More on neologisms. I'm going to stick my neck out here (risking a fall of the guillotine for being provocative) and say that I think neologisms have a better chance of getting established in English (British or American, and possibly more so in the latter) than in Slovak. If only I had a tanner (sixpence) or a dime (ten cents) for each time I've heard someone here say “Ale to sa tak nepovie, taký výraz neexistuje v slovenčine”… I blame the Ľudovít Štúr Institute for Slovak Language and teachers of Slovak language in schools for this situation, making Slovak people more conservative in their reaction to neologisms. I can just imagine people saying “Čože?! ‘Mäkké zručnosti’?? Čo to má byť, do paroma!?”, or something similar. OK, they've never heard the expression before; the question is, are they willing to give it a chance?

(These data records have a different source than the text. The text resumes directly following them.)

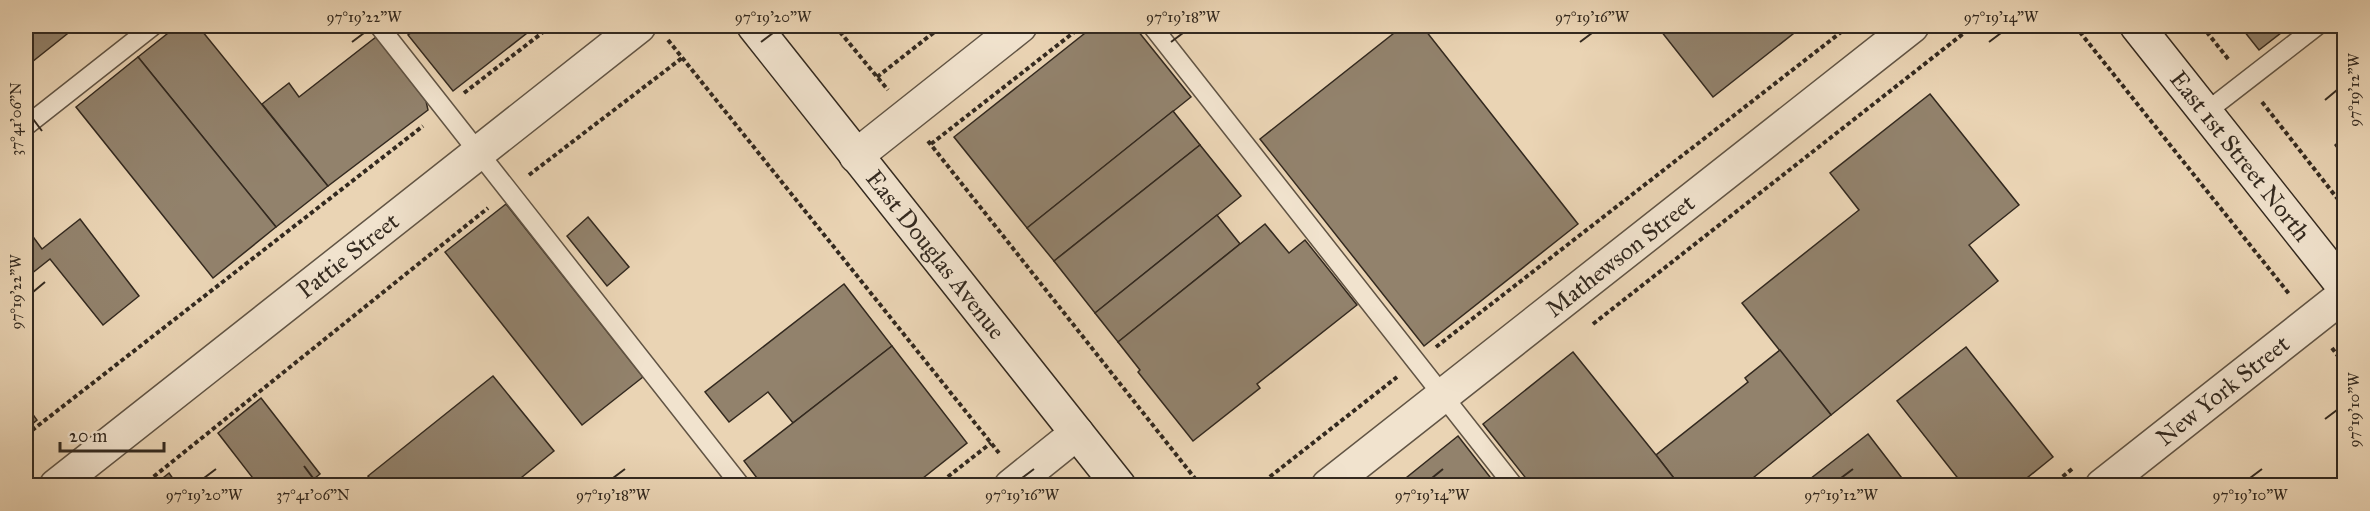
<svg xmlns="http://www.w3.org/2000/svg" width="2370" height="511" viewBox="0 0 2370 511" font-family="'IM FELL Great Primer',serif">
  <rect width="100%" height="100%" fill="#ead4b4"/>
  <filter id="stains"><feTurbulence type="fractalNoise" baseFrequency=".00333" numOctaves="4"/><feColorMatrix values="0 0 0 0 .2 0 0 0 0 .09 0 0 0 0 .02 0 0 0 .5 -.17"/></filter>
  <radialGradient id="worn" r=".72"><stop offset=".6" stop-color="#630" stop-opacity="0"/><stop offset="1" stop-color="#630" stop-opacity=".3"/></radialGradient>
  <g fill="#92826c" stroke="#33291f" stroke-width="1.5">
    <polygon points="26,26 77,26 32,62 26,54"/>
    <polygon points="177,26 198,26 328,186 276,227 138,57"/>
    <polygon points="420,26 536,26 453,91 408,35"/>
    <polygon points="1094,26 1134,26 1191,97 1027,228 954,137"/>
    <polygon points="1403,26 1422,26 1578,224 1424,346 1260,139"/>
    <polygon points="1657,26 1803,26 1713,97"/>
    <polygon points="2240,26 2290,26 2259,50"/>
    <polygon points="376,37 426,101 428,110 328,186 262,104 289,83 299,97"/>
    <polygon points="138,57 276,227 213,278 76,107"/>
    <polygon points="1930,94 2019,205 1969,245 1998,281 1831,415 1742,303 1859,210 1830,173"/>
    <polygon points="1173,111 1200,145 1054,261 1027,228"/>
    <polygon points="2344,137 2344,157 2335,145"/>
    <polygon points="1200,145 1241,196 1095,313 1054,261"/>
    <polygon points="506,204 643,377 582,425 445,252"/>
    <polygon points="1217,215 1240,244 1118,342 1095,313"/>
    <polygon points="588,217 629,267 607,286 567,236"/>
    <polygon points="80,219 139,296 103,325 50,259 26,278 26,227 42,249"/>
    <polygon points="1265,224 1289,253 1305,240 1357,305 1257,384 1260,388 1193,441 1138,372 1140,370 1118,342"/>
    <polygon points="844,284 892,346 793,423 768,392 729,422 705,392"/>
    <polygon points="892,346 967,443 913,486 763,486 744,461"/>
    <polygon points="1966,347 2053,457 2017,486 1964,486 1897,401"/>
    <polygon points="1780,350 1831,415 1743,486 1680,486 1656,455 1748,382 1745,378"/>
    <polygon points="1573,352 1656,455 1680,486 1532,486 1483,424"/>
    <polygon points="493,376 554,451 511,486 376,486 368,476"/>
    <polygon points="261,398 320,474 305,486 259,486 218,433"/>
    <polygon points="26,405 37,420 26,429"/>
    <polygon points="1868,434 1908,486 1801,486"/>
    <polygon points="1458,436 1497,486 1396,486"/>
    <polygon points="169,473 178,486 153,486"/>
  </g>
  <g fill="none" stroke-linecap="round" stroke-linejoin="round">
    <g stroke="#615444" stroke-width="21">
      <g id="lane">
        <polyline points="379,26 741,486"/>
        <polyline points="1152,26 1514,486"/>
        <polyline points="2206,112 2317,26"/>
        <polyline points="26,126 153,26"/>
      </g>
    </g>
    <g stroke="#615444" stroke-width="36">
      <g id="street">
        <polyline points="856,156 1020,26"/>
        <path id="s1" d="M56 486 639 26"/>
        <polyline points="1011,486 1077,433"/>
        <path id="s2" d="M1328 486 1912 26"/>
        <path id="s3" d="M2102 486 2344 295"/>
      </g>
    </g>
    <g stroke="#33291f" stroke-width="36">
      <g id="secondary">
        <path id="s4" d="M754 26 1119 486"/>
        <path id="s5" d="M2137 26 2344 287"/>
      </g>
    </g>
    <g stroke="#33291f" stroke-width="4" stroke-dasharray="4.5 3" stroke-linecap="butt">
      <polyline points="835,26 888,90"/>
      <polyline points="2075,26 2290,295"/>
      <polyline points="2202,26 2229,60"/>
      <polyline points="668,40 999,453"/>
      <polyline points="877,77 942,26"/>
      <polyline points="464,93 551,26"/>
      <polyline points="2262,102 2344,207"/>
      <polyline points="928,141 1201,486"/>
      <polyline points="931,144 1082,26"/>
      <polyline points="529,175 682,58"/>
      <polyline points="1593,324 1973,26"/>
      <polyline points="1436,347 1849,26"/>
      <polyline points="2332,348 2344,364"/>
      <polyline points="26,435 423,126"/>
      <polyline points="142,486 488,208"/>
      <polyline points="936,486 991,443"/>
      <polyline points="1258,486 1397,377"/>
      <polyline points="2051,486 2072,469"/>
    </g>
    <use href="#lane" stroke="#f1e3ce" stroke-width="18"/>
    <use href="#street" stroke="#f1e3ce" stroke-width="33"/>
    <use href="#secondary" stroke="#f1e3ce" stroke-width="33"/>
  </g>
  <path fill="none" stroke="#33291f" stroke-width="2" d="M352 42 364 33M761 42 773 33M1171 42 1183 33M1580 42 1592 33M1989 42 2001 33M2325 100 2337 90M33 119 42 131M33 292 45 282M2325 419 2337 410M304 466 313 478M204 478 216 469M613 478 625 469M1022 478 1034 469M1432 478 1443 469M1841 478 1853 469M2250 478 2262 469"/>
  <g text-anchor="middle" stroke-width="4.5" stroke-linejoin="round" paint-order="stroke">
    <g font-size="24" fill="#33291f" stroke="#f1e3ce">
      <text dy="8" stroke="none"><textPath href="#s5" startOffset="166">East 1st Street North</textPath></text>
      <text dy="8" stroke="none"><textPath href="#s2" startOffset="372">Mathewson Street</textPath></text>
      <text dy="8" stroke="none"><textPath href="#s1" startOffset="372">Pattie Street</textPath></text>
      <text dy="8" stroke="none"><textPath href="#s4" startOffset="292">East Douglas Avenue</textPath></text>
      <text dy="8" stroke="none"><textPath href="#s3" startOffset="154">New York Street</textPath></text>
    </g>
  </g>
  <rect width="2370" height="511" fill="none" stroke="#ead4b4" stroke-width="66"/>
  <path d="M60 442v9h104v-9" fill="none" stroke="#33291f" stroke-width="3"/>
  <text x="69" y="442" font-size="18" fill="#33291f" stroke="#f1e3ce" stroke-width="4.5" paint-order="stroke">20 m</text>
  <rect x="33" y="33" width="2304" height="445" fill="none" stroke="#33291f" stroke-width="2"/>
  <g font-size="15" text-anchor="middle" fill="#33291f">
    <text x="364" y="22">97°19'22"W</text>
    <text x="773" y="22">97°19'20"W</text>
    <text x="1183" y="22">97°19'18"W</text>
    <text x="1592" y="22">97°19'16"W</text>
    <text x="2001" y="22">97°19'14"W</text>
    <text transform="translate(2354 90) rotate(-90)" y="5">97°19'12"W</text>
    <text transform="translate(16 119) rotate(-90)" y="5">37°41'06"N</text>
    <text transform="translate(16 292) rotate(-90)" y="5">97°19'22"W</text>
    <text transform="translate(2354 410) rotate(-90)" y="5">97°19'10"W</text>
    <text x="204" y="500">97°19'20"W</text>
    <text x="313" y="500">37°41'06"N</text>
    <text x="613" y="500">97°19'18"W</text>
    <text x="1022" y="500">97°19'16"W</text>
    <text x="1432" y="500">97°19'14"W</text>
    <text x="1841" y="500">97°19'12"W</text>
    <text x="2250" y="500">97°19'10"W</text>
  </g>
  <rect width="100%" height="100%" filter="url(#stains)"/>
  <rect width="100%" height="100%" fill="url(#worn)"/>
</svg>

Tricky Words in this week‘s OVI
Neologisms are newly-created words or expressions, typically emerging to fill gaps which “suddenly” appear in the general vocabulary of the language due to developments in various areas of life, especially in technology, but also for example in sport, politics and corporate management. It should be a natural process starting from the “grass roots”, meaning ordinary people using their language creatively to supply their needs in terms of what they want to express. Most often neologisms are picked up and then established through the media, especially by journalists and nowadays more and more through the social media. There's an example here in the Internship piece: “soft skills” in English, translated literally (and I would say aptly) as “mäkké zručnosti” in Slovak.